Since 1993, Persian and Levantine artifacts at the Louvre have been housed in the Sackler Wing of Oriental Antiquities. On Wednesday, the New York Times reported that the Sackler name has been taped over, a plaque acknowledging the family’s donations has been removed, and references to the Sackler Wing have been scrubbed from the Louvre’s website.
It’s the latest stage of a backlash that’s been building against the Sacklers in light of revelations about their involvement in the opioid crisis.
The Sackler family made its fortune (estimated by Forbes at $14 billion) through their ownership of Purdue Pharma, inventor and purveyor of the opioid painkiller OxyContin — a drug that has been blamed for the opioid epidemic. Purdue has been criticized for dishonest marketing practices that pushed OxyContin on patients who didn’t need it, or gave them dosage patterns that made the drug more addictive. A May court filing suggested that members of the Sackler family were involved in the dishonest marketing schemes for OxyContin to increase sales.
That’s forced famous museums and universities, longstanding beneficiaries of Sackler philanthropy, to grapple with whether they should care how the money donated to them was earned — and if so, what they need to do about it. Dramatic protests at museums around the world have been pushing them to take a stance. Earlier in July, protesters in front of the Louvre held a demonstration under a banner reading “Take down the Sackler name.”
Many museums, from the Met to the Guggenheim, have announced they won’t take further donations from parts of the family closely associated with Purdue Pharma. But in removing the Sackler name from the walls, the Louvre is taking that one step further. Other museums have stated that removing the Sackler name violates their legal obligations or their policies, or would be an “inappropriate attempt to disguise what happened.” The Louvre, though, one of the most prominent art museums in the world, seems to have decided that scrubbing the Sackler name from its walls is the right call.
A $14 billion fortune built in part on OxyContin marketing
The opioid crisis has killed more than 200,000 people. Purdue Pharma has been involved in marketing and distributing opioids since the very beginning of the crisis — and has been, various lawsuits have alleged, involved in deceptive practices dating as far back as 1995.
My colleague German Lopez wrote that in 2007, “Purdue and three of its top executives paid more than $630 million in federal fines for their misleading marketing, and the executives were each sentenced to three years of probation and 400 hours of community service.”
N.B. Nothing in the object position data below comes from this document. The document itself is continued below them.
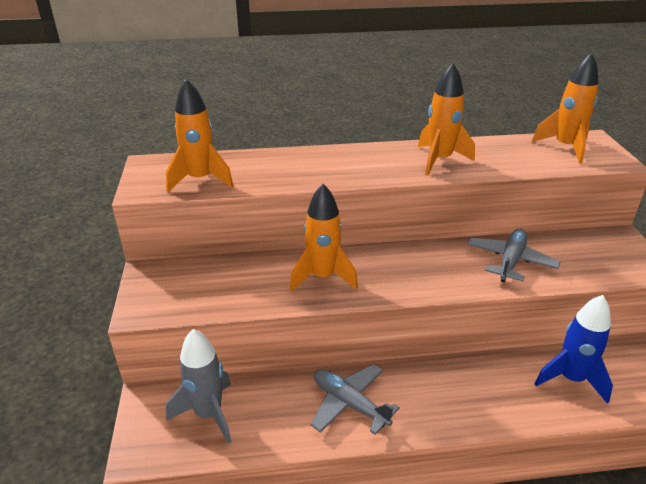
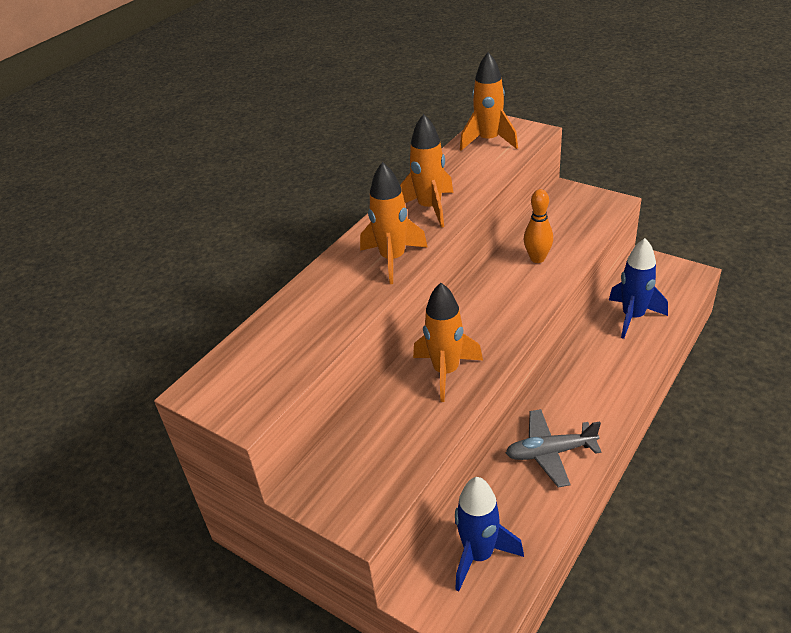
camera: 45 degrees left, 5 degrees up
orange rocket [166,78,234,192] -> orange rocket moved to [360,162,428,284]
grey rocket [166,329,232,444] -> blue rocket [455,477,524,591]
grey plane [467,229,560,282] -> orange bowling pin [524,189,553,263]

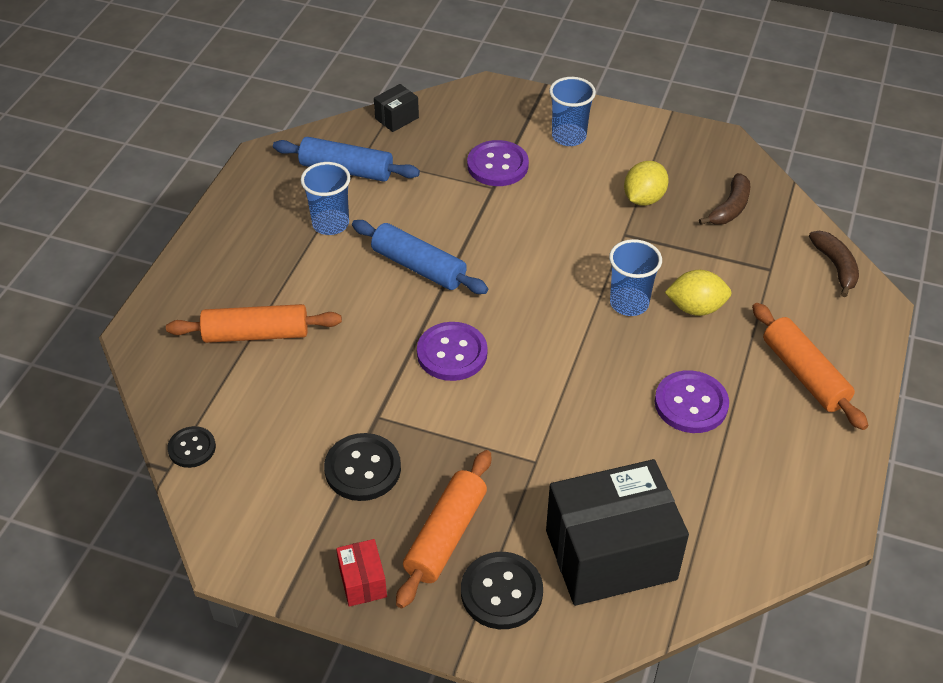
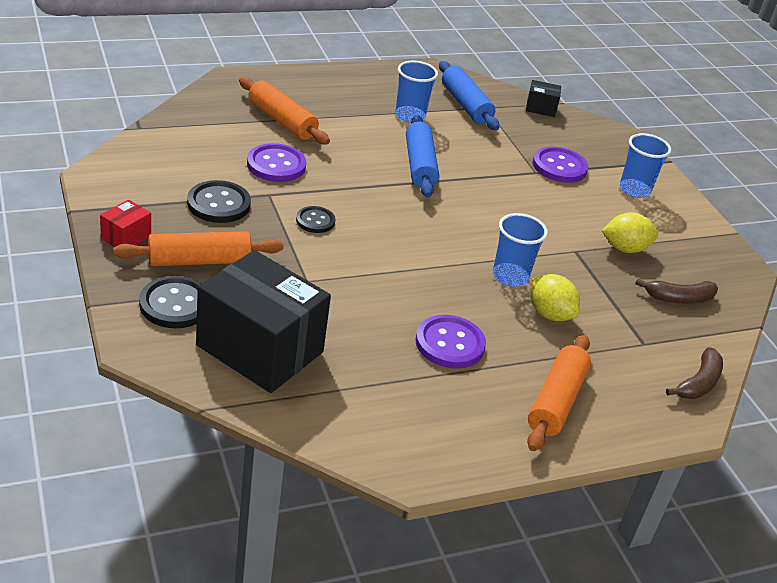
camera: 45 degrees right, 10 degrees down
black button [167,426,216,468] -> black button moved to [296,206,335,233]
purple button [417,322,488,381] -> purple button moved to [247,143,306,182]

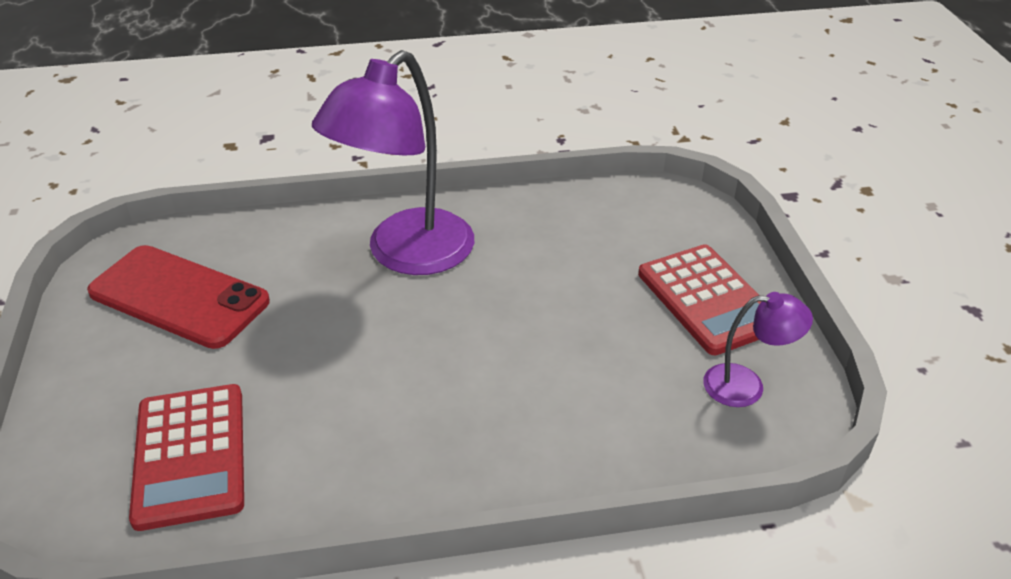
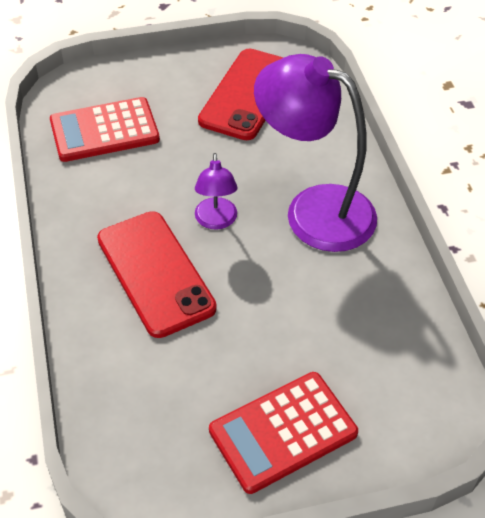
camera: 85 degrees right, 10 degrees up
purple lamp [703,292,813,407] -> purple lamp moved to [195,153,238,230]
none -> red phone [97,211,217,338]

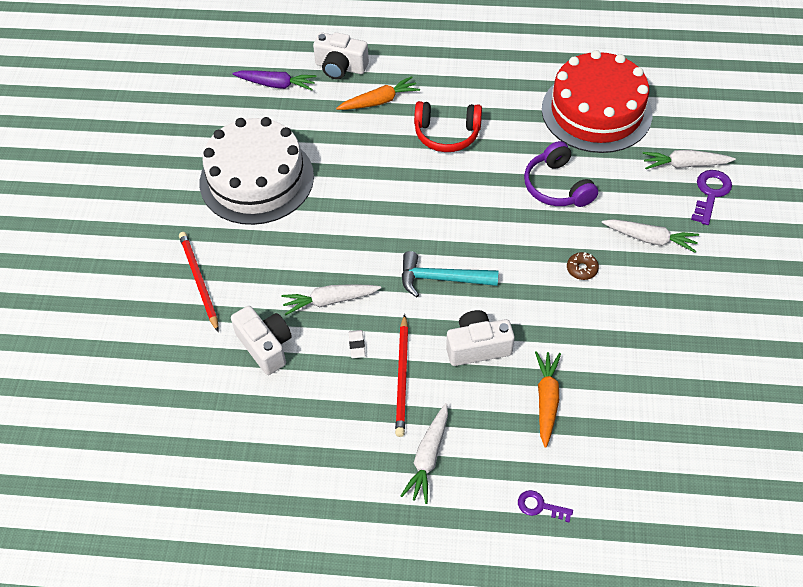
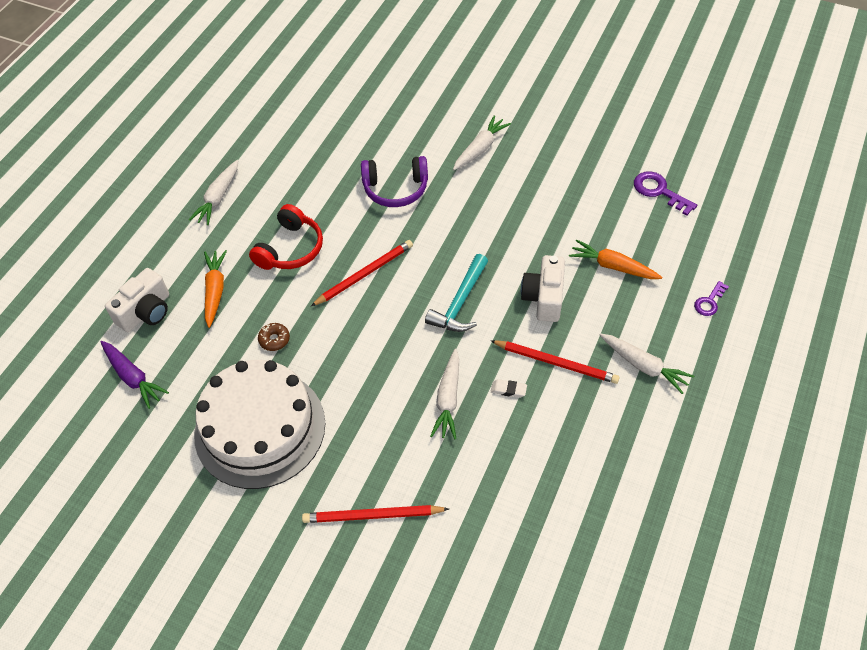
camera: 70 degrees left, 0 degrees up
white camera [231,306,292,375] -> none
purple carrot [232,70,317,91] -> purple carrot turned 105 degrees clockwise [101,341,169,409]
red cake [542,50,652,153] -> none
brown donut [567,252,599,280] -> brown donut moved to [258,323,290,351]
white carrot [642,150,736,169] -> white carrot moved to [189,160,238,225]
purple key [691,170,732,225] -> purple key moved to [634,171,697,216]
none -> red pencil [311,240,413,306]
A new round of lawsuits alleges that they kept at the deceptive practices even after they were fined. In March, Purdue and the Sacklers agreed to a $270 million settlement with the state of Oklahoma over their role in the crisis. Purdue will pay $195 million and the Sacklers $75 million.
Until recently, the Sackler family — some of whom work at Purdue and some of whom spend their share of the Purdue fortune elsewhere — mostly avoided the firestorm over Purdue’s conduct. That started to change in 2017, when the New Yorker’s Patrick Radden Keefe published an in-depth story about the family titled “The Family That Built an Empire of Pain.” Since then, organizations with Sackler wings and Sackler libraries have announced that they intend to examine their relationship with the donors.
The outrage has intensified this year. A January court filing in Massachusetts alleges that Richard Sackler, Purdue’s then-president, pushed for misleading marketing of OxyContin in other countries; other Purdue decision-makers had to talk him down. Sackler is quoted as calling for a “blizzard of prescriptions that will bury the competition.” (Purdue argues that the filing “is littered with biased and inaccurate characterizations of these documents and individual defendants, often highlighting potential courses of action that were ultimately rejected by the company.”)
In February, protesters at the Guggenheim dropped thousands of slips of paper down the museum’s central atrium, referencing the Sacklers’ “blizzard of prescriptions,” and called on the Guggenheim to stop accepting money earned from the opioid crisis.
In March, after a series of embarrassing disavowals by the institutions they funded, two Sackler charitable organizations announced they would temporarily pause their philanthropy.
Questions about Purdue’s responsibility for the crisis continue to make their way through courts around the country, so the settlements — and the protests — likely aren’t over.